==== Data to process
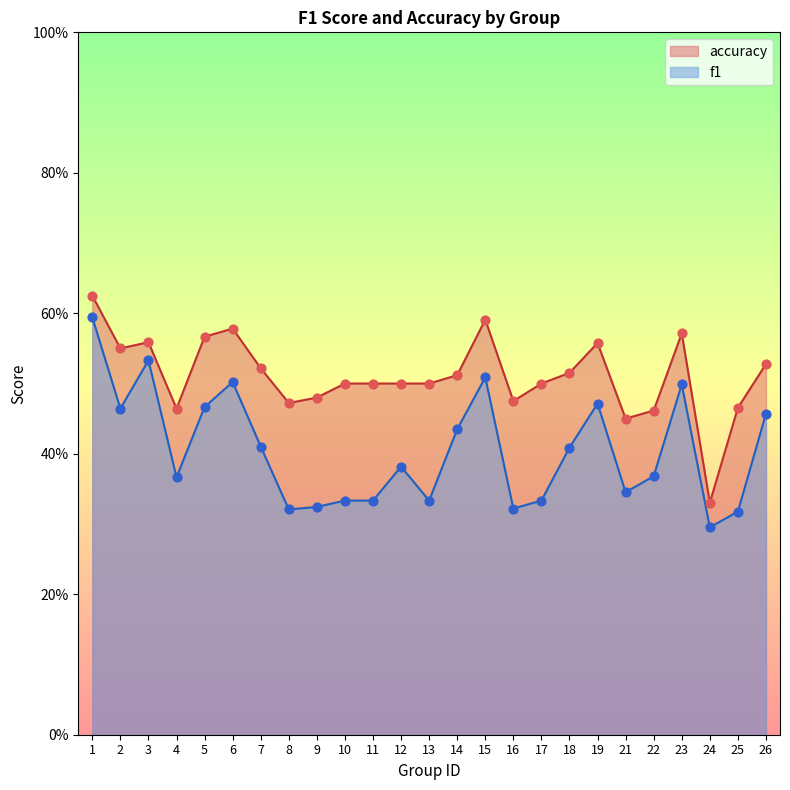

Which series reaches the maximum Y coordinate?

accuracy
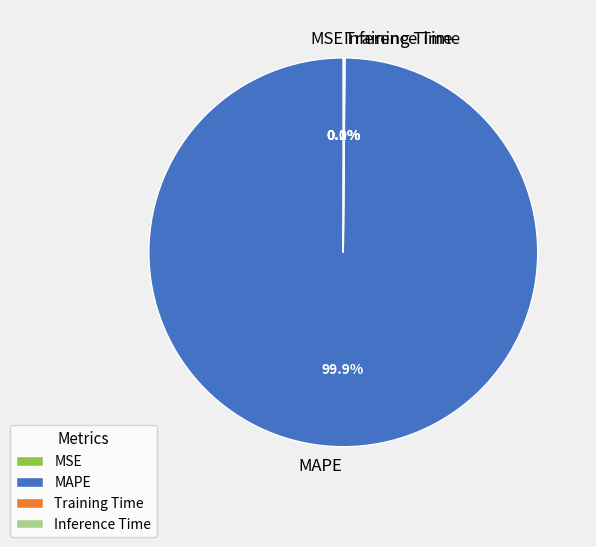

Which category has the biggest portion of the pie?

MAPE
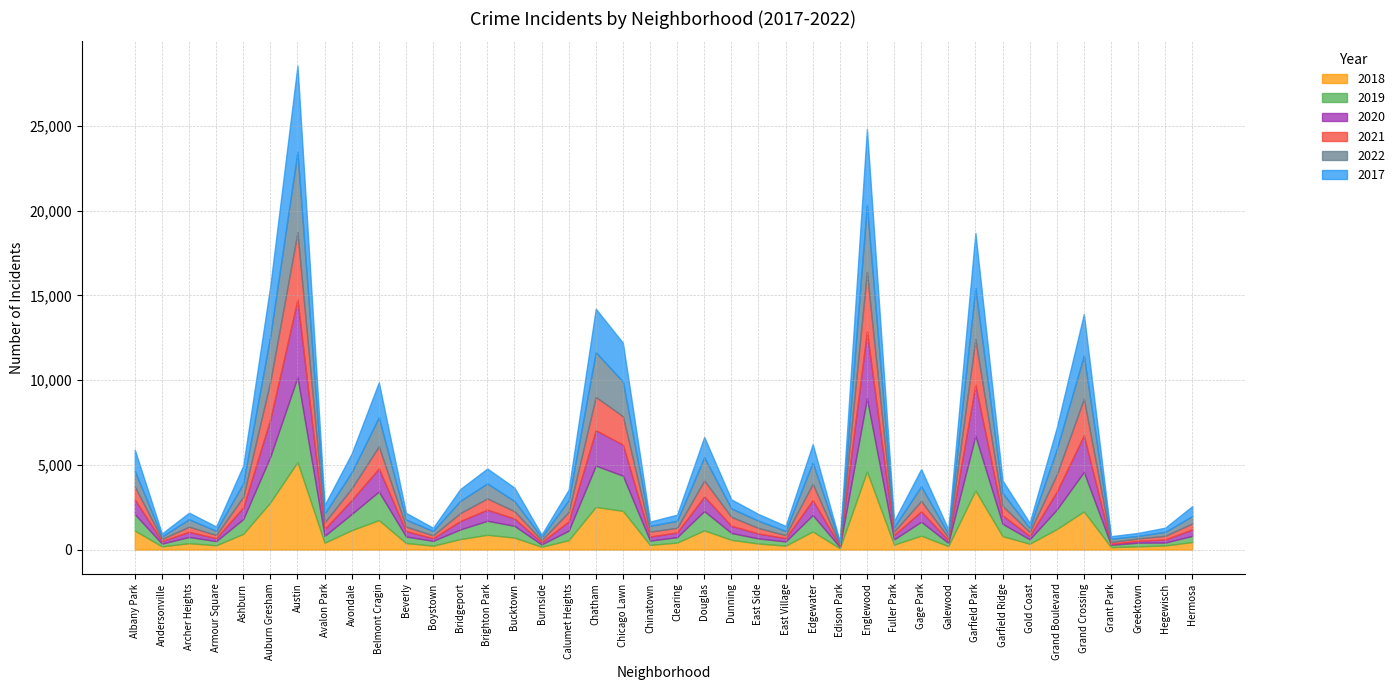

At how many categories does at least one series exceed 911?

15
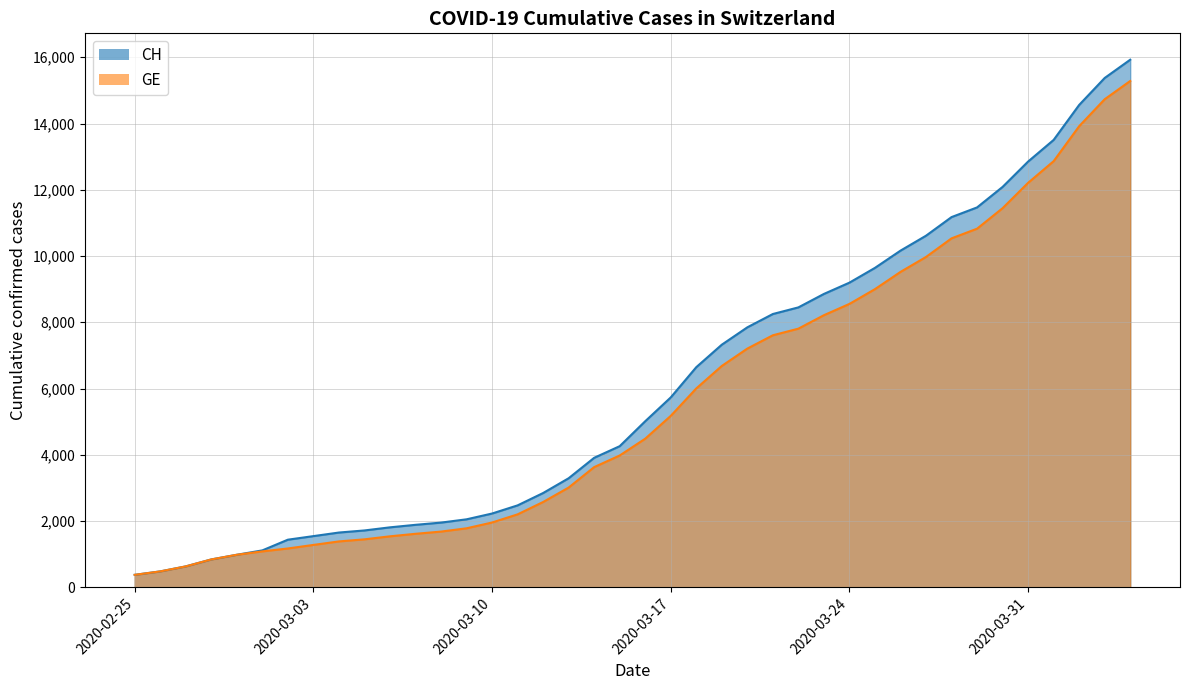

What is the value of the GE point at the 32nd from the left?

9971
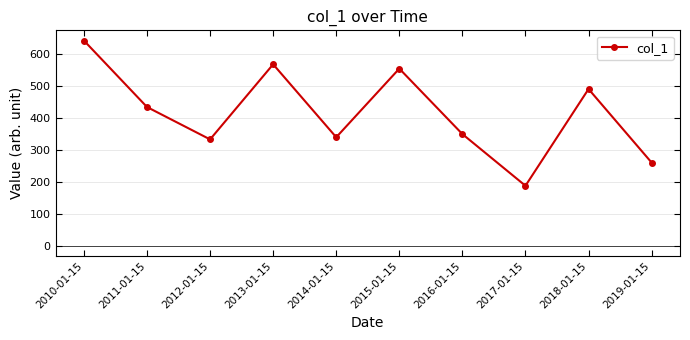

What is the label of the 3rd point from the left?

2012-01-15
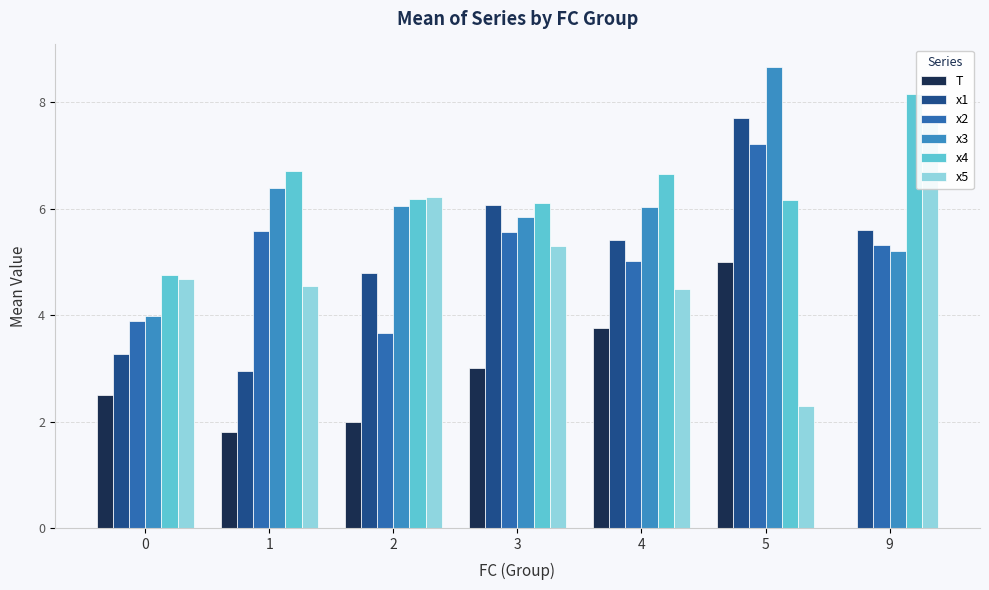

What is the difference between the second highest and minimum values in the x1 series?

3.1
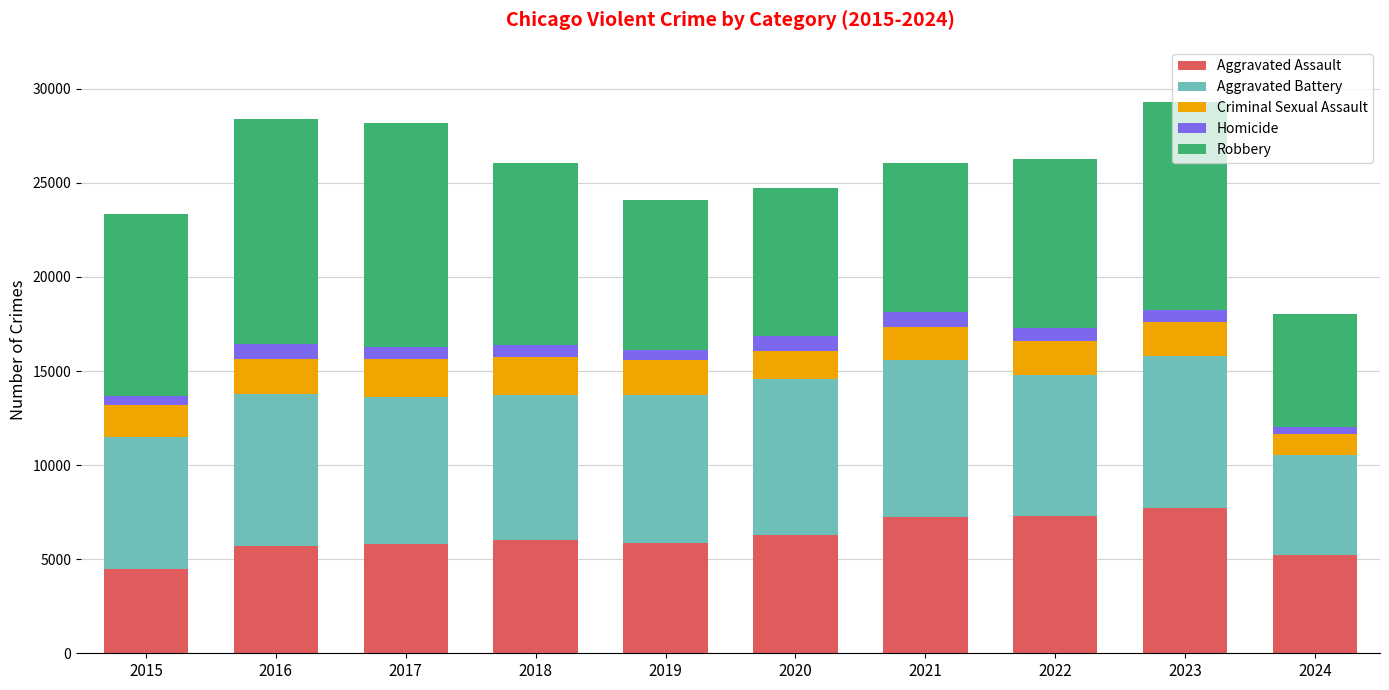

What is the minimum value for Aggravated Assault?

4480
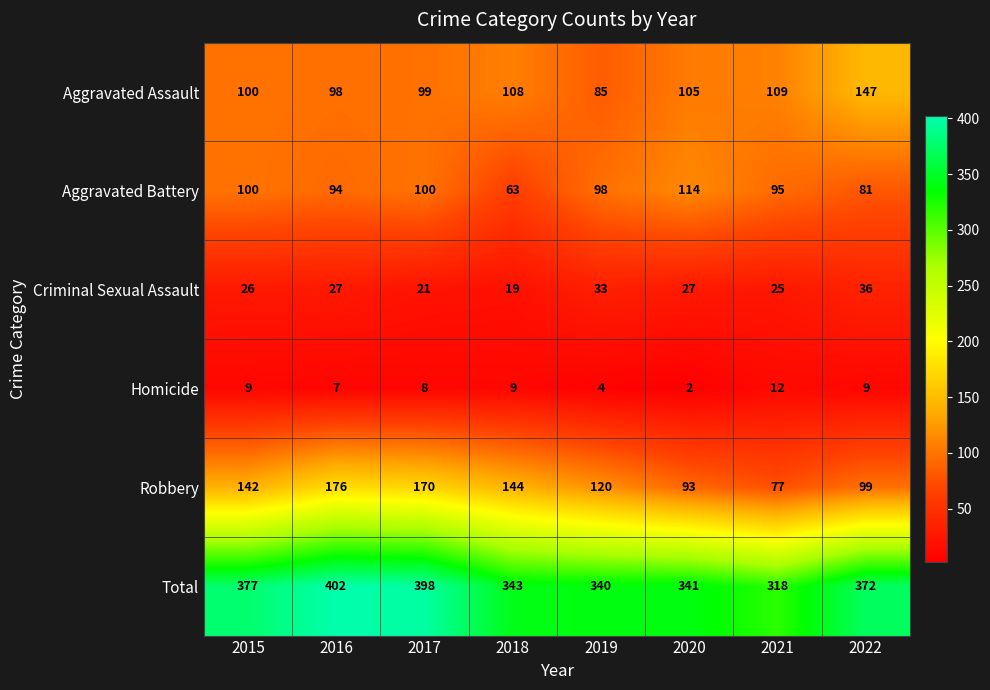

What value does the Aggravated Assault series have at 2016?

98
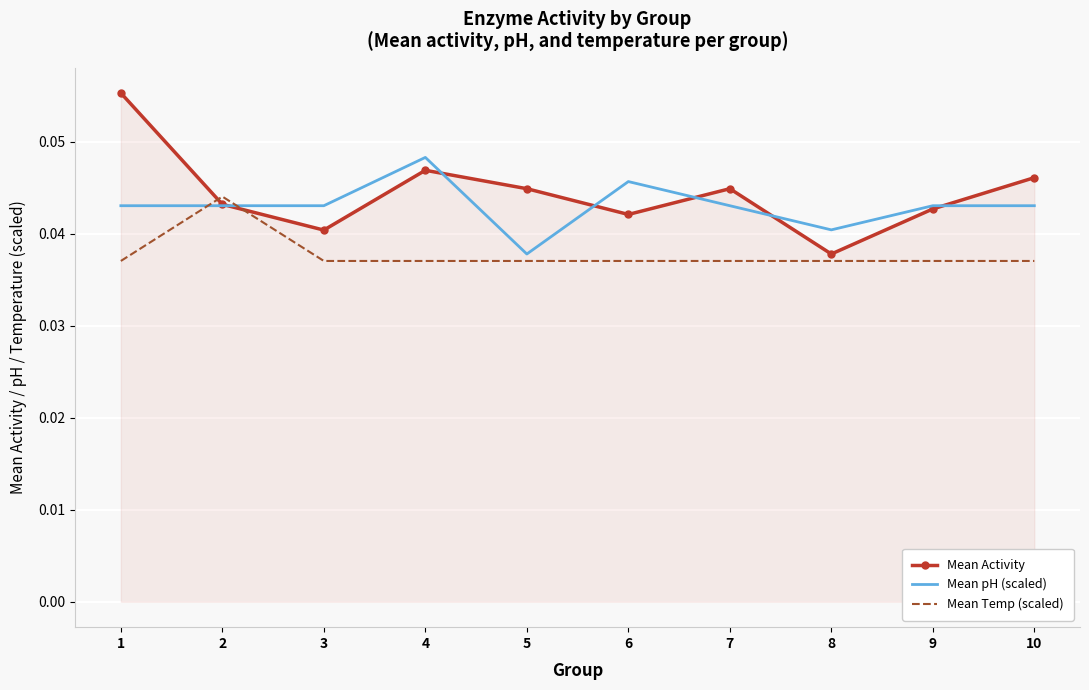

Which series has the largest range (max minus min)?

Mean Activity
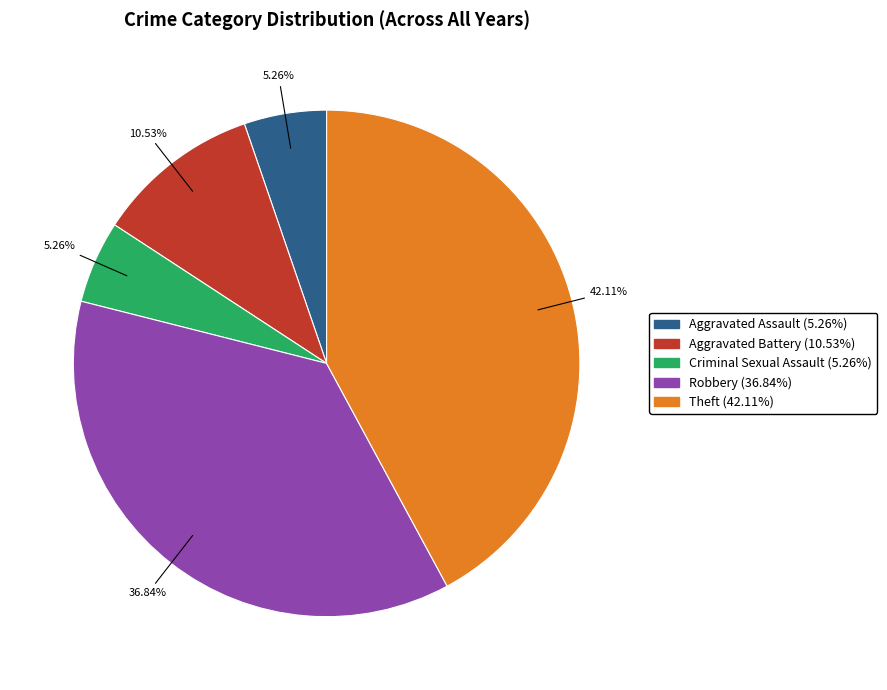

To the nearest percent, what is the average slice percentage?

20%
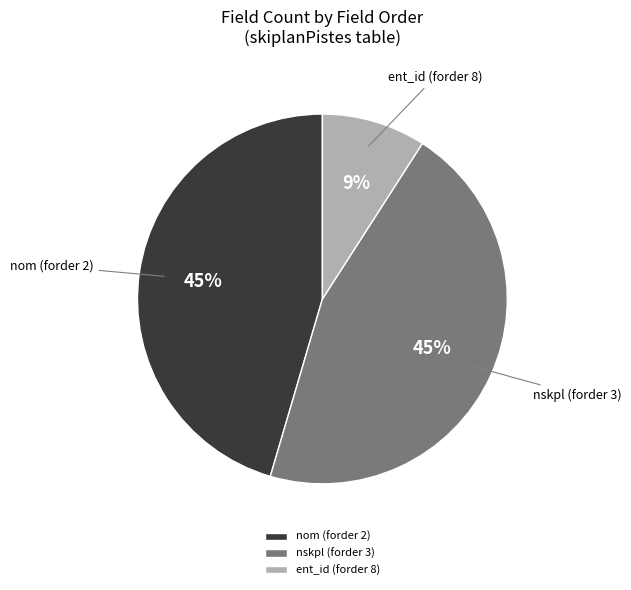

Does any single category account for the majority?

No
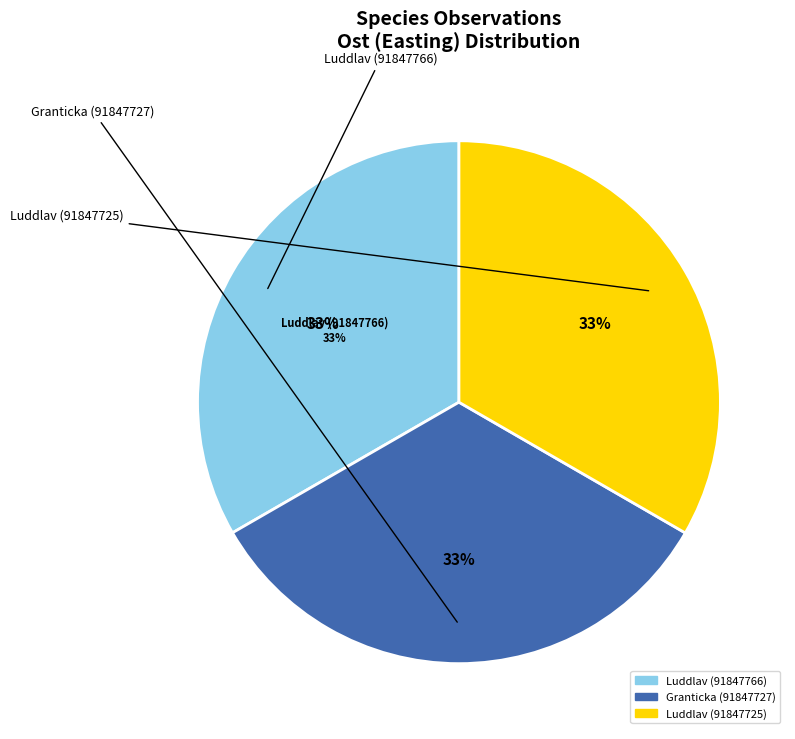

To the nearest percent, what is the average slice percentage?

33%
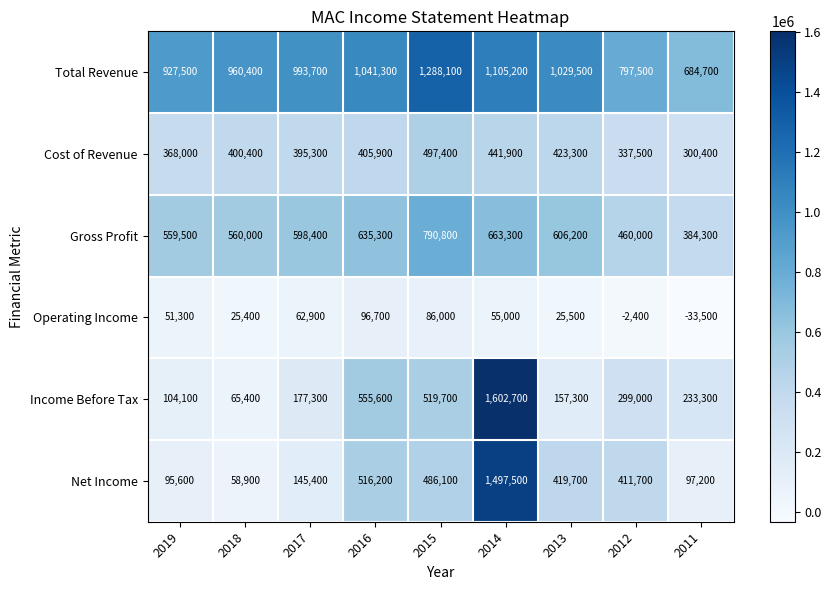

At 2018, list the series in order from largest to smallest.

Total Revenue, Gross Profit, Cost of Revenue, Income Before Tax, Net Income, Operating Income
========
Exercise aim: Can you print every item above word for word, leaving out the pictures?

Exercise response:
Which series reaches the maximum Y coordinate?

accuracy

Which category has the biggest portion of the pie?

MAPE

At how many categories does at least one series exceed 911?

15

What is the value of the GE point at the 32nd from the left?

9971

What is the label of the 3rd point from the left?

2012-01-15

What is the difference between the second highest and minimum values in the x1 series?

3.1

What is the minimum value for Aggravated Assault?

4480

What value does the Aggravated Assault series have at 2016?

98

Which series has the largest range (max minus min)?

Mean Activity

To the nearest percent, what is the average slice percentage?

20%

Does any single category account for the majority?

No

To the nearest percent, what is the average slice percentage?

33%

At 2018, list the series in order from largest to smallest.

Total Revenue, Gross Profit, Cost of Revenue, Income Before Tax, Net Income, Operating Income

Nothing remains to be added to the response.